2 . The system for automatic classification and treatment of construction waste according to claim 1 , wherein the crushing frame assembly ( 3 ) comprises a cylindrical shell-shaped crushing frame ( 31 ) and an arc-shaped circular hole grate plate. 3 . (32) and a spring (33) whose one end is fixedly connected to the cylindrical surface of the crushing frame (31), the crushing frame (31) is located between the two rotating support plates (42), and the crushing frame ( 31) is provided with a feeding opening (311) facing the feeding hopper (22) at the upper end of the cylindrical surface, and a grate is provided on the crushing frame (31) just below the feeding opening (311). A plate installation opening (312), the round hole grate plate (32) is fixedly installed at the grate plate installation opening (312), and the inner arc surface of the round hole grate plate (32) is in contact with the crushing frame (312). 31) have the same curvature of the inner arc surface, and three rows of the springs (33) evenly distributed along the cylindrical surface are distributed on the cylindrical surfaces on both sides of the crushing frame (31) located on the vertical center plane. The other end of 33) is fixedly connected to the inner wall of the casing (21), and the hollow roller (43) together with the hydraulic breaker (44) are located in the breaker frame (31).

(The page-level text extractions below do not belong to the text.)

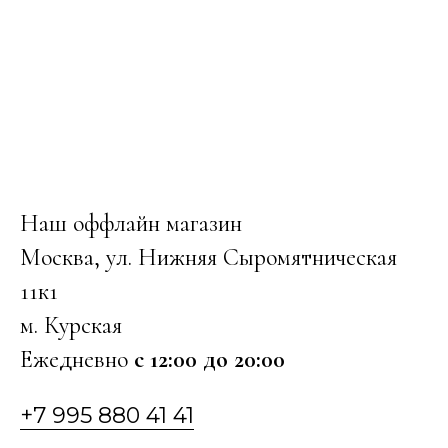
Наш оффлайн магазин
Москва, ул. Нижняя Сыромятническая
11к1
м. Курская
Ежедневно
с 12:00 до 20:00
+7 995 880 41 41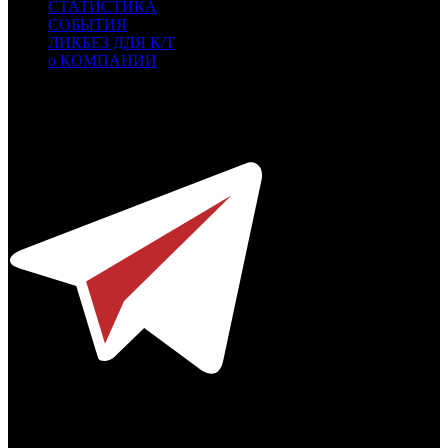
СТАТИСТИКА
СОБЫТИЯ
ЛИКБЕЗ ДЛЯ К/Т
о КОМПАНИИ
Профессиональное издание о кинопрокате.
© 2012-2026
Телефон / факс +7-495-785-62-82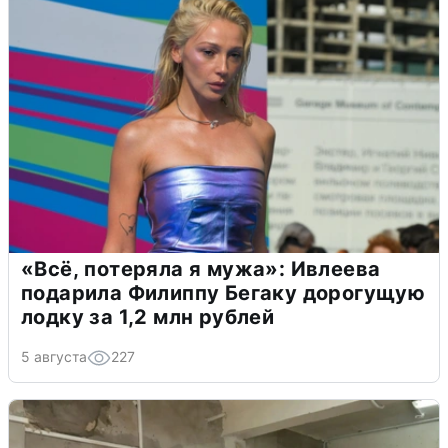
«Всё, потеряла я мужа»: Ивлеева
подарила Филиппу Бегаку дорогущую
лодку за 1,2 млн рублей
5 августа
227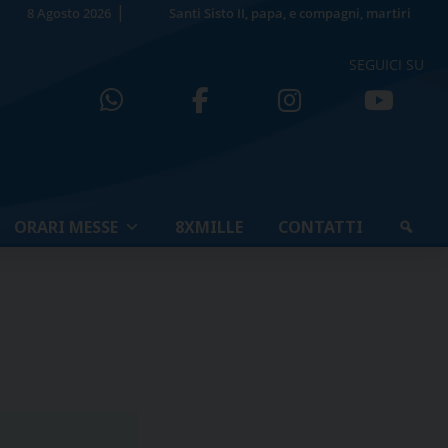
8 Agosto 2026
Santi Sisto II, papa, e compagni, martiri
SEGUICI SU
ORARI MESSE
8XMILLE
CONTATTI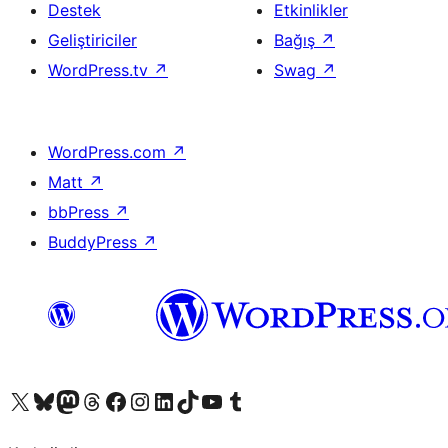
Destek
Etkinlikler
Geliştiriciler
Bağış
↗
WordPress.tv
↗
Swag
↗
WordPress.com
↗
Matt
↗
bbPress
↗
BuddyPress
↗
X (eski Twitter) hesabımıza bakın
Bluesky hesabımızı ziyaret edin
Mastodon hesabımızı ziyaret edin
Threads hesabımızı ziyaret edin
Facebook sayfamızı ziyaret edin
Instagram hesabımızı ziyaret edin
LinkedIn hesabımızı ziyaret edin
TikTok hesabımızı ziyaret edin
YouTube kanalımızı ziyaret edin
Tumblr hesabımızı ziyaret edin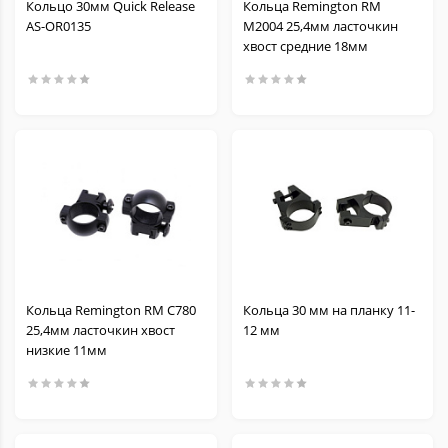
Кольцо 30мм Quick Release
Кольца Remington RM
AS-OR0135
M2004 25,4мм ласточкин
хвост средние 18мм
Кольца Remington RM C780
Кольца 30 мм на планку 11-
25,4мм ласточкин хвост
12 мм
низкие 11мм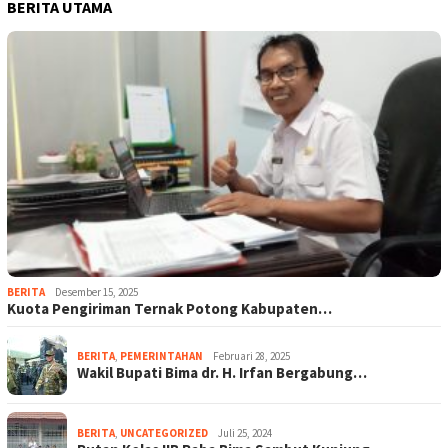
BERITA UTAMA
BERITA
Desember 15, 2025
Kuota Pengiriman Ternak Potong Kabupaten…
BERITA
,
PEMERINTAHAN
Februari 28, 2025
Wakil Bupati Bima dr. H. Irfan Bergabung…
BERITA
,
UNCATEGORIZED
Juli 25, 2024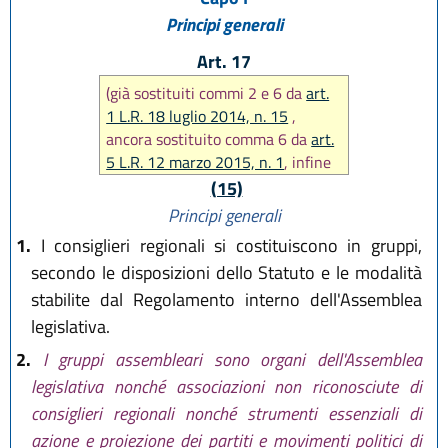
L.R. 27 dicembre 2022, n. 23
Principi generali
Art. 17
(già sostituiti commi 2 e 6 da
art.
1 L.R. 18 luglio 2014, n. 15
,
ancora sostituito comma 6 da
art.
5 L.R. 12 marzo 2015, n. 1
, infine
abrogato comma 7 da
art. 15 L.R.
(15)
12 marzo 2015, n. 1)
Principi generali
1.
I consiglieri regionali si costituiscono in gruppi,
secondo le disposizioni dello Statuto e le modalità
stabilite dal Regolamento interno dell'Assemblea
legislativa.
2.
I gruppi assembleari sono organi dell'Assemblea
legislativa nonché associazioni non riconosciute di
consiglieri regionali nonché strumenti essenziali di
azione e proiezione dei partiti e movimenti politici di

3. An automatic classification and treatment system for construction waste according to claim 1, characterized in that: a guide chute (2111) along the axial direction is provided at the center of the inner top surface of the guide shield (211), so A slider (521) slidingly matched with the guide chute (2111) is provided on the arcuate side wall of the electromagnetic chuck (52).

4 . The automatic classification and treatment system for construction waste according to claim 1 , wherein the bottom of the box shell ( 21 ) is provided with a blanking port ( 212 ) facing the feeding hopper ( 22 ). 5 . .

5. An automatic classification and treatment system for construction waste according to claim 1, characterized in that: the frame (1) is provided with a mounting table (11) and a side vertical plate (12), and the reduction motor ( 41) is fixedly installed on the horizontal end surface of the installation platform (11), and the double-rod hydraulic cylinder (51) is fixedly installed on the outer wall of the side vertical plate (12).